Here are four more - look - no sails!
Bob


----------



## Ian (Mar 27, 2004)

Bob

Don't suppose you have a photo of one of my old ships that you made a model of some years ago? I refer of course to the old samboat "Samloyal", later to become South American Saint Line's "St Helena"? I know we share a common interest in the name!


----------



## K urgess (Aug 14, 2006)

Trouble is your models always fill me with envy, Bob.
I keep thinking I must have a go at that but I have a list of things as long as your arm of thing I "must have a go at".
Retirement is no holiday. [=P]
You can understand why today's generation don't want to carry on the craft when there are "easier" ways of earning money.
I have been heartened to see the number of young faces interested in stone masonry during various programs about our cathedrals etc.
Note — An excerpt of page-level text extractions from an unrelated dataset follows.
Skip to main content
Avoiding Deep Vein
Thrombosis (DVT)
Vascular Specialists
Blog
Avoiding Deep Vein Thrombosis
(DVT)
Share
It seems that craft may survive.

Cheers
Kris


----------



## Shipbuilder (Jun 30, 2005)

Thanks for replies. I am now on the brink of "retirement" myself, having less than 6 months to go to 65. Tax allowances leapt up this morning as it apparently counts during the 65th year & don't have to actually wait for birthday. 

ST. HELENA - No sooner said than done - here you are. This was one of my great successes. I only had a little time for the sales deadline, so chose a Liberty for ease of build. It took 39 hours & went for £998 at Christie's, London in 2001.

Bob


----------



## K urgess (Aug 14, 2006)

Nice return on that last one, Bob.
Don't ever try to sell them in East Yorkshire though. 
That sort of price is usually reserved for museum quality builder's models of trawlers.


----------



## RGascoyne (Jul 29, 2006)

Bob:
As always, you models are magnificent and one of these days when the markets recovery and I can retire, I must try to emulate at least a portion of your skills. Best wishes from a past shipmate.......RG


----------



## Ian (Mar 27, 2004)

Shipbuilder said:


> ST. HELENA - No sooner said than done - here you are. This was one of my great successes. I only had a little time for the sales deadline, so chose a Liberty for ease of build. It took 39 hours & went for £998 at Christie's, London in 2001.
> 
> Bob


Thanks Bob, much appreciated. Worth every penny, just wish I had it!!


----------



## jerome morris (May 27, 2008)

Bob, Your plight is the same on this side of the pond. Young kid's have no interest in history, especially maritime history.
I've been building models for the past 40 years, and I'm 46.
It breaks my heart when a customer comes in with there kid(s) in tow.
They give a quick look and Ho Hum...can we go now kind of look. 
They will probably text message there friends about this guy that plays with little boats! Sad Sad Sad!


----------



## Shipbuilder (Jun 30, 2005)

Thanks for further replies. I suppose it is the computer that has caused all this & goodness knows where it will end up. I can't imagine not making anything, doesn't really matter what it is. Yesterday I was building a radio, day before that repairing roof slates. I see of the last lot above that I posted, the tanker LOUISIANA has most views. Tankers are not very popular & don't normally go well, but I like to build them occasionally as the pipework makes a change from deck fittings on cargo ships. Other tankers I have built include BRITISH ENDURANCE, SAN ALBERTO, BOSUN BIRD (Ex ESSO DOVER) & GULFBIRD.
Bob


----------



## Shipbuilder (Jun 30, 2005)

This post has been very interesting to me as I look at the number of views of each model. I see that the ASAMA MARU seems to be the least popular, but of all the ones above, this one is the only one that topped the £1,000 mark at Christie's. I was delighted of course, but I was a bit dismayed to see the model re-appear some time later on an American gallery website valued in excess of $5,000! Such is life!
Today, I have been developing "blue fingers" pressing blue plasticine into a sea base for my current construction & generating heaps of dust smoothing the hull. The "sea" has now been handed over to my wife for painting & finishing. Day off tomorrow - pleasant morning in town visting the twice-weekly giant car boot sale on the market (Preston, Lancs) & doing whatever we feel like in afternoon.
Bob


----------



## jerome morris (May 27, 2008)

Bob, Have you written a book on your ship modeling? I know I've seen an article on the tanker Louisiana, possibly in a issue of Model Shipwright?
Love your work!


----------



## Shipbuilder (Jun 30, 2005)

Hi Jerome,
I have written regularly for MODEL SHIPWRIGHT for some years now & LOUSIANA appeared in it some time back. I recently turned down an offer of a contract to write a book on the subject because book writing involves an awful lot of work, with deadlines & lots of hassle etc & usually takes several years to come out anyway. I had a part-autobiography published a couple of years ago by a Scottish publisher. It had been rejected on a regular basis for a number of years by most of the mainstream maritime publishers with the usual excuse "no-one is interested in personal reminiscences about boats these days!" Despite this, it has virtually sold out now. I have never understood why so many maritime publishers keep pumping out books on TITANIC, CUTTY SARK, BOUNTY & VICTORY & then wonder why they don't sell very well - could be that folk are fed up of exhausted subjects. Anyway, although I have no complaints about the publisher of my book, they did a fine job, it has really put me off going through the whole procedure again with a modelmaking book. It is article writing only for me these days, pay is exceptional. 
I also stick to obscure & semi-obscure subjects as I find them more interesting & apparently so do collectors.
Bob


----------